PARIS — The Board of Selectmen unanimously accepted a set of proposed amendments to the recall ordinance on Monday night, allowing them to go to a public hearing next week.

The amendments were put forth by the Policy and Procedures Committee, which also wrote the ordinance. The hearing will take place at 7 p.m. on Wednesday, April 21, at the town office.

The ordinance passed 1,555 to 537 in a referendum vote in November, and remained in force after a petitioned replacement offered by resident Greg Harris did not gain enough support at a special town meeting in January. Soon after the ordinance passed in November, recall petitions were submitted for former chairman David Ivey, former vice-chair Troy Ripley and selectmen Raymond Glover and Lloyd “Skip” Herrick. Ivey and Ripley were recalled at special elections in February, Ripley after resigning; Glover and Herrick retained their seats.

The proposed amendments to the ordinance include requiring petitioners to gather signatures equal to 10 percent of the registered voters in Paris rather than 10 percent of the town’s votes in the last gubernatorial election. This would increase the signatures required to call a recall election from 211 to about 360.

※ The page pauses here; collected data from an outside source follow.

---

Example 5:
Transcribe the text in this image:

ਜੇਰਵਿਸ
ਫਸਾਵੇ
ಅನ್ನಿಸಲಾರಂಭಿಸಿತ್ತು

Other changes would clarify the scheduling of hearings and other events during the recall process. One would have the selectmen schedule a recall election within seven days of receiving a petition, with the election to take place on the first Thursday after the 45th day from the decision or at a regular municipal election if one is scheduled within 60 days. Another would allow an official subject to recall to request a hearing no later than the 21st day before the election to allow for public notification.

The current ordinance allows selectmen to schedule an election within 14 days of receiving a petition, with the election to take place 45 to 60 days later or at a regular election if one is taking place within 90 days. It also allows an official petitioned for recall to request a public hearing “at any time between the time of ordering the recall election and the date of said election.”

Selectman Ted Kurtz questioned why the petitions for a recall election must include a reason for an official’s desired removal when the ordinance does not include any specific criteria for removal.

Glover, now chairman of the selectmen, said a petition needs to have a stated purpose in order to collect signatures. He said he disagreed with suggestions to outline a specific set of reasons that could lead to a person being eligible for recall.

“I disputed that being in the ordinance because I thought it was too restrictive. And generally, and this is my opinion, the reason somebody wants to recall somebody from the board is a political reason,”  Glover said.

Harris, who briefly served on the Policy and Procedures Committee that formed the amendments, collected signatures for the recall of former selectman Glen Young due to the color of his hair. Harris never submitted the petition, but said it showed that elected officials could be the subject of recall efforts for trivial reasons.

“In a way it does open up a frivolous reason for a petition,” Glover said. “But my belief is that if someone was being that frivolous, they would not be able to get the number of signatures necessary for it to be a valid petition.”